WRITTEN EXERCISE A:
In the Everest Holdings excerpt, on what date did The Prudential Insurance Company of America sell its entire interest in Everest Holdings' common stock?
WRITTEN EXERCISE B:
List every activity that the Everest Holdings excerpt says Everest Capital Trust exists solely to carry out.
WRITTEN EXERCISE C:
Return verbatim the portion of the Everest Holdings excerpt from "EVEREST RE CAPITAL" up to and including "and common securities.".

═════ DOCUMENT ═════

Everest Holdings was established in 1993 in Delaware to serve as the parent holding company of Everest Reinsurance Company. Until October 6, 1995, Everest Holdings was an indirect, wholly-owned subsidiary of The Prudential Insurance Company of America. On October 6, 1995, The Prudential Insurance Company of America sold its entire interest in Everest Holdings’ shares of common stock in an initial public offering. Effective February 24, 2000, Everest Holdings completed a restructuring whereby Everest Holdings became a wholly-owned subsidiary of Everest Group, and each outstanding share of common stock of Everest Holdings automatically converted into one common share of Everest Group. Everest Holdings continues to be the holding company for the subsidiaries of Everest Group in the United States and Canada.

 

Everest Holdings’ principal executive offices are located at 477 Martinsville Road, P.O. Box 830, Liberty Corner, New Jersey 07938-0830, and its telephone number is (908) 604-3000.

 

 

2

 


 

EVEREST RE CAPITAL TRUST III

 

Everest Holdings created Everest Capital Trust as a Delaware statutory trust pursuant to its trust agreement. Everest Holdings will enter into an amended and restated trust agreement, referred to in this prospectus as the trust agreement, for Everest Capital Trust, which will state the terms and conditions for Everest Capital Trust to issue and sell preferred securities and common securities.

 

Everest Capital Trust exists solely to:

 

 

 

issue and sell investment grade preferred securities, representing undivided beneficial interests in the assets of the trust, to the public;

 

 

 

issue and sell its common securities, representing undivided beneficial interests in the assets of the trust, to Everest Holdings;

 

 

 

use the proceeds from the sale of its preferred and common securities to purchase a series of Everest Holdings’ junior subordinated debt securities;

 

 

 

distribute the cash payments it receives from the junior subordinated notes it owns to the holders of the preferred and common securities; and

 

 

 

engage in other activities that are necessary or incidental to these purposes.

═════ PROVIDED MATERIAL ═════

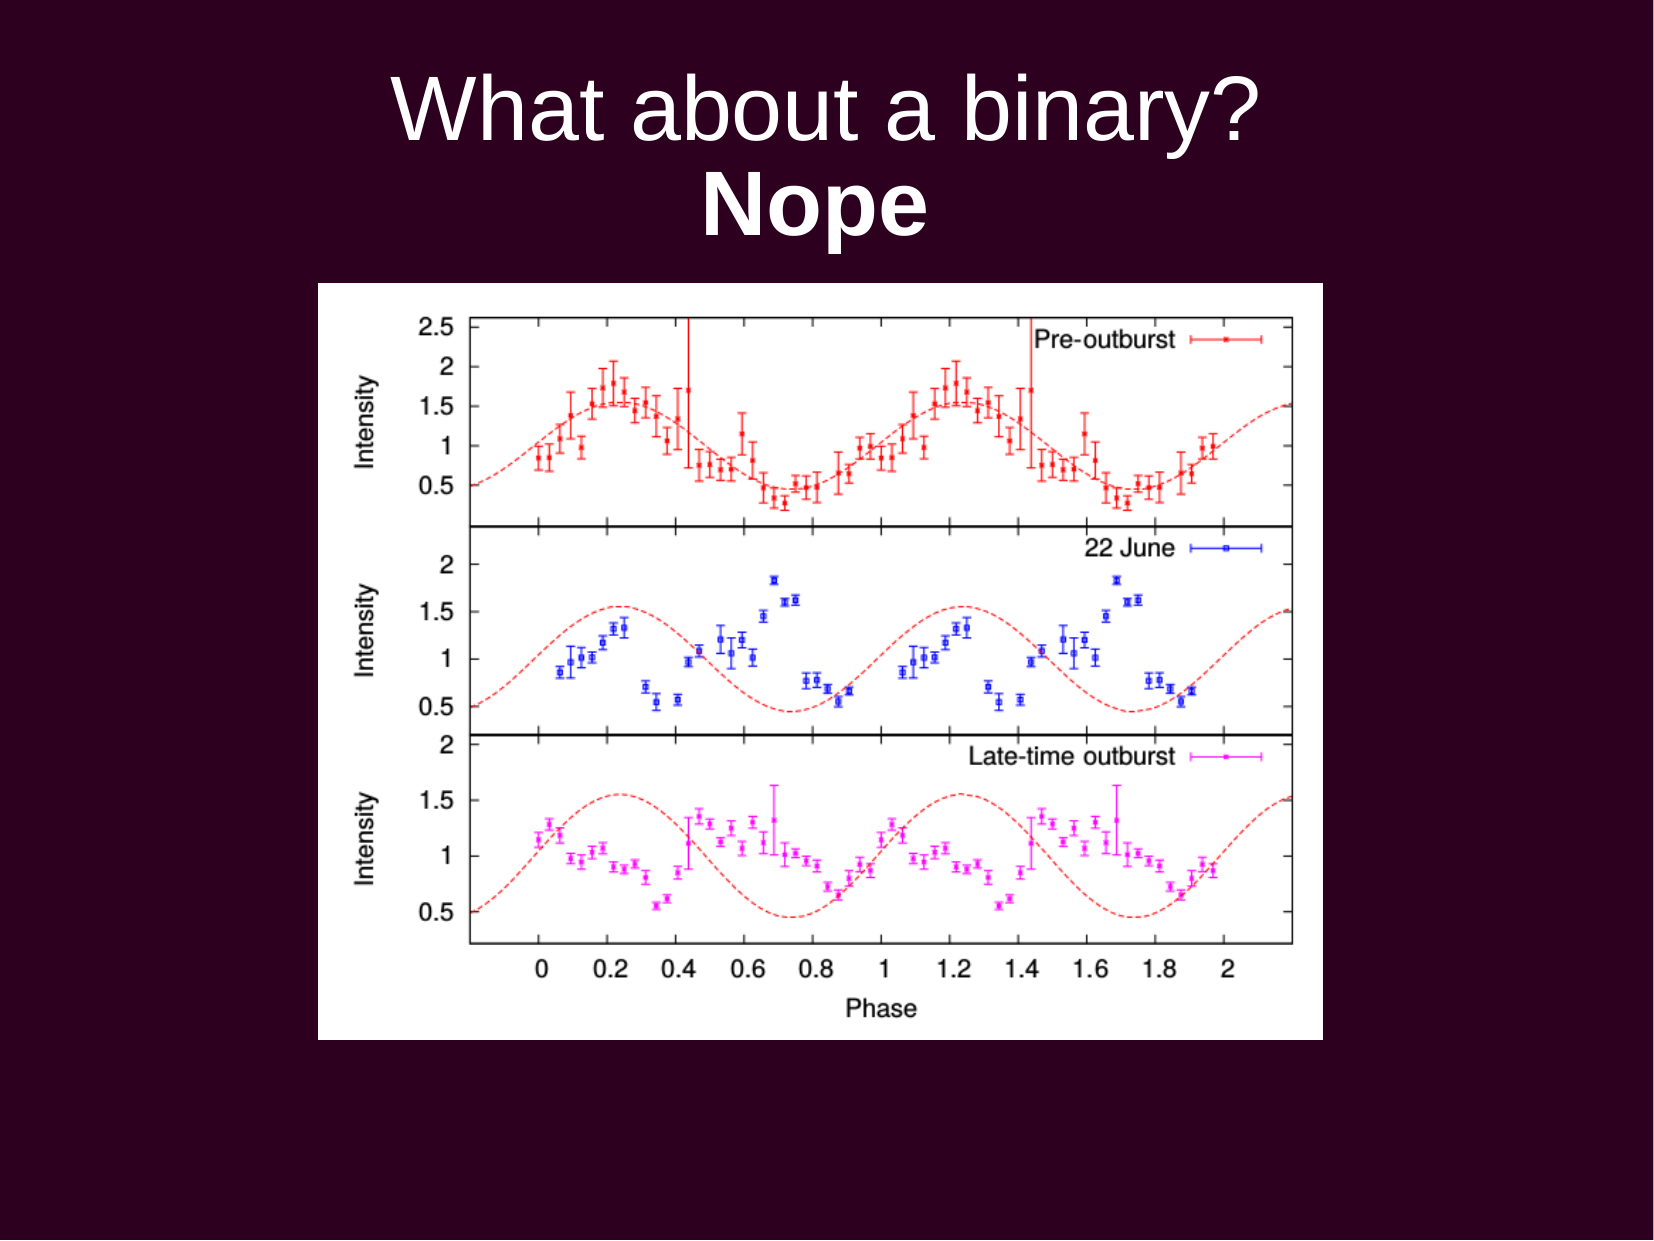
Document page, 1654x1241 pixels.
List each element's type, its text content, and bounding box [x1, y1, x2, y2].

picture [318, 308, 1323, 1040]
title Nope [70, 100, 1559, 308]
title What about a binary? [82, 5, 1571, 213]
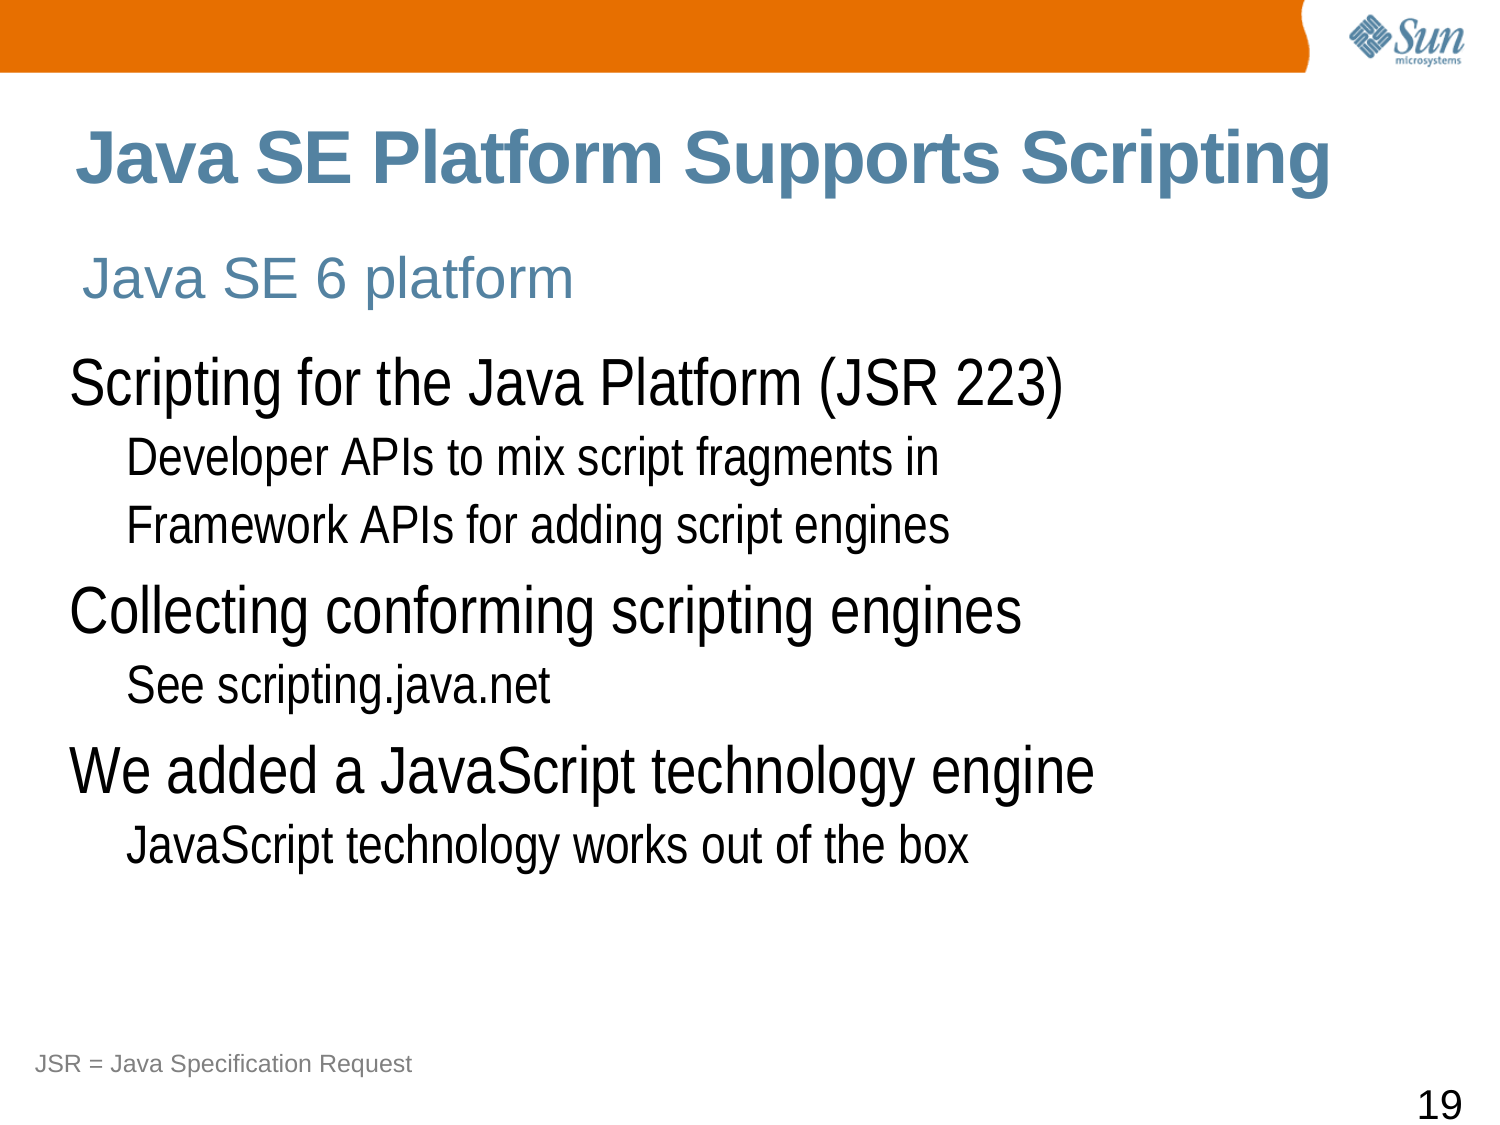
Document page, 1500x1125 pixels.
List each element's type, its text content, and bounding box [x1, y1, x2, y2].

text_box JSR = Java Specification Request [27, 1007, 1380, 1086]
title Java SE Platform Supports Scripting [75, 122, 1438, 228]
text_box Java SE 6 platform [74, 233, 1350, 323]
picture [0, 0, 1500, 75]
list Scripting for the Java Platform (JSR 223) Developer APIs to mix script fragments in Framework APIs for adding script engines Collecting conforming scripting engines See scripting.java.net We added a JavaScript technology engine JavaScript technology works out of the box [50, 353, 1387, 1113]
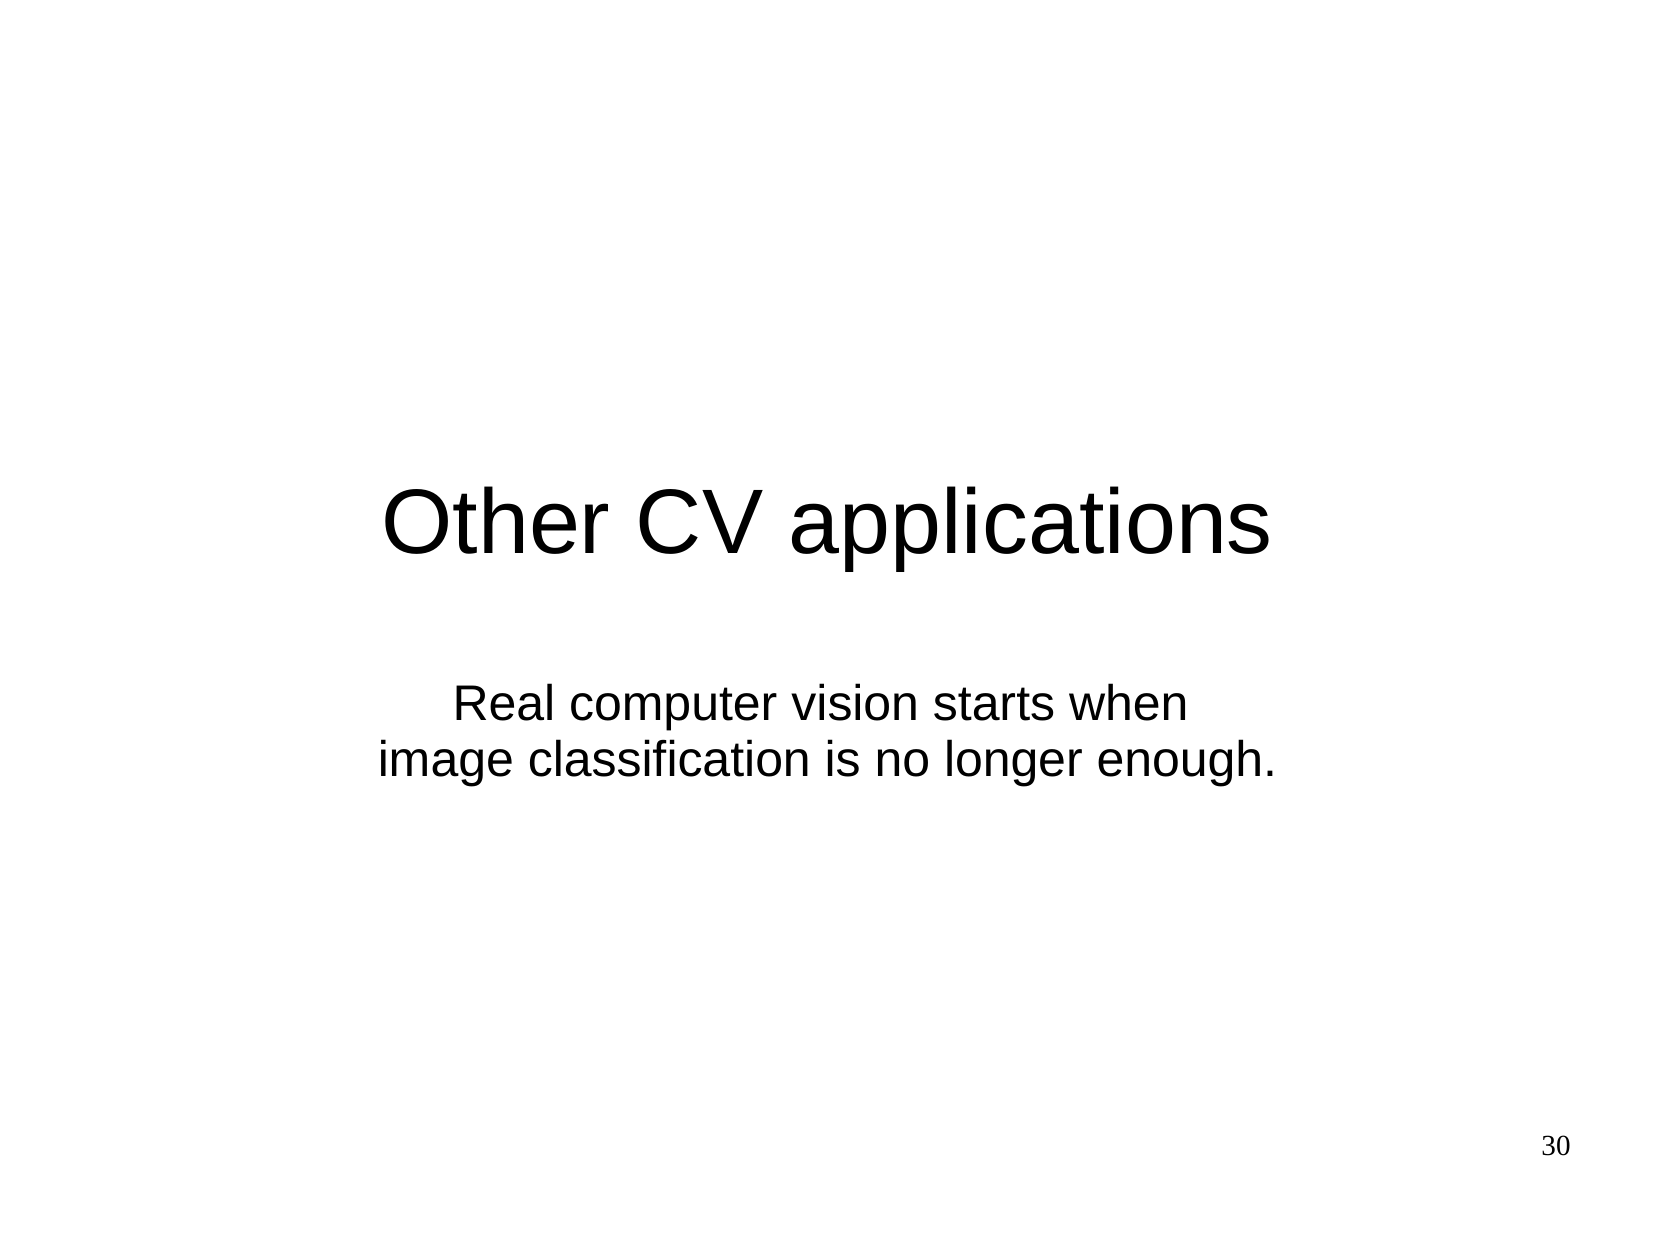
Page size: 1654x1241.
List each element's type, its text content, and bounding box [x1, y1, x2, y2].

═════

ANSWER A:
October 6, 1995.

ANSWER B:
- Issue and sell investment grade preferred securities, representing undivided beneficial interests in the assets of the trust, to the public.
- Issue and sell its common securities, representing undivided beneficial interests in the assets of the trust, to Everest Holdings.
- Use the proceeds from the sale of its preferred and common securities to purchase a series of Everest Holdings' junior subordinated debt securities.
- Distribute the cash payments it receives from the junior subordinated notes it owns to the holders of the preferred and common securities.
- Engage in other activities that are necessary or incidental to these purposes.

ANSWER C:
EVEREST RE CAPITAL TRUST III

 

Everest Holdings created Everest Capital Trust as a Delaware statutory trust pursuant to its trust agreement. Everest Holdings will enter into an amended and restated trust agreement, referred to in this prospectus as the trust agreement, for Everest Capital Trust, which will state the terms and conditions for Everest Capital Trust to issue and sell preferred securities and common securities.